[YOUR TASK] Copy out the material below word for word, line by line, and leave the pictures out of your copy.

[GIVEN INFORMATION]
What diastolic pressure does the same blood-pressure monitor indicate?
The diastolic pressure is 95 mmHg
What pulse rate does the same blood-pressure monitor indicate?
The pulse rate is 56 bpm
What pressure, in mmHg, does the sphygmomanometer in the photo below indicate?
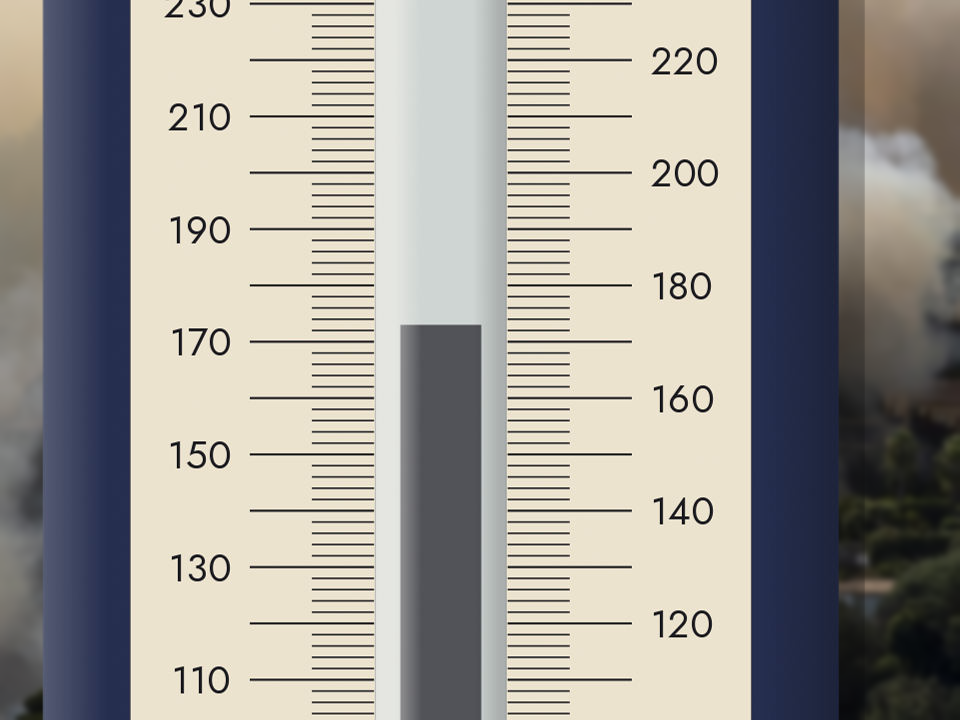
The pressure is 173 mmHg
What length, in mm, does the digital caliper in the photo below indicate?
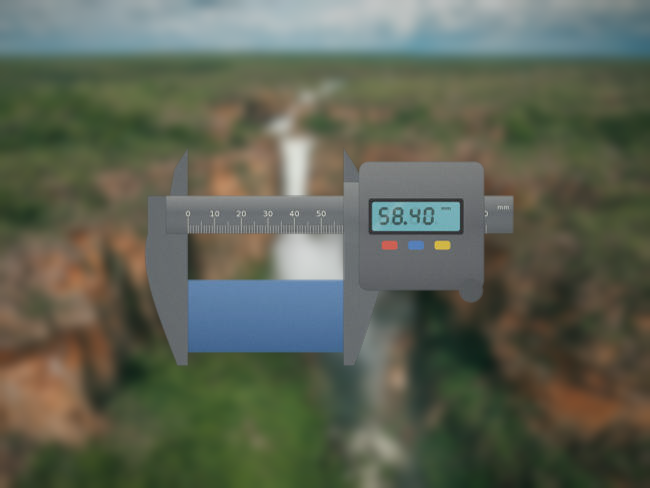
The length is 58.40 mm
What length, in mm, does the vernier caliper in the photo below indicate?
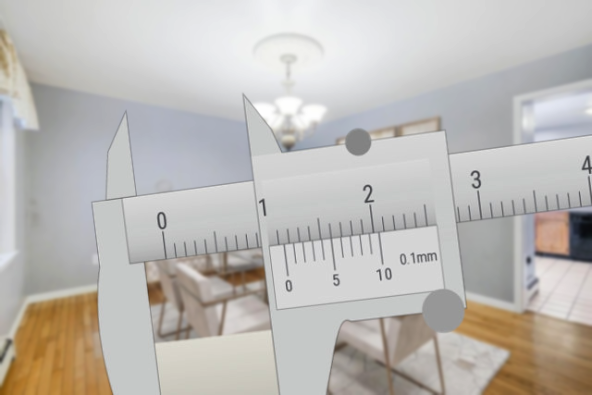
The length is 11.5 mm
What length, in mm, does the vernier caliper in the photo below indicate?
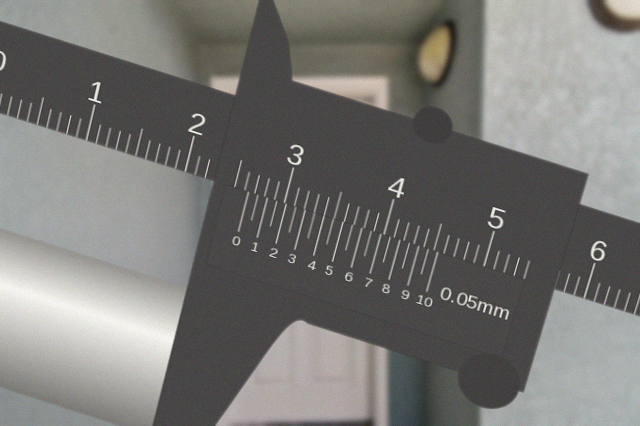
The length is 26.4 mm
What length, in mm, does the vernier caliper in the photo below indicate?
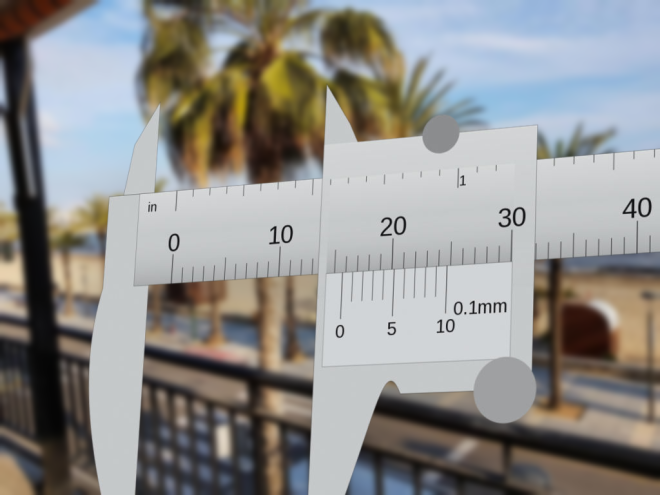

[TASK SOLUTION]
What diastolic pressure does the same blood-pressure monitor indicate?
The diastolic pressure is 95 mmHg
What pulse rate does the same blood-pressure monitor indicate?
The pulse rate is 56 bpm
What pressure, in mmHg, does the sphygmomanometer in the photo below indicate?
The pressure is 173 mmHg
What length, in mm, does the digital caliper in the photo below indicate?
The length is 58.40 mm
What length, in mm, does the vernier caliper in the photo below indicate?
The length is 11.5 mm
What length, in mm, does the vernier caliper in the photo below indicate?
The length is 26.4 mm
What length, in mm, does the vernier caliper in the photo below indicate?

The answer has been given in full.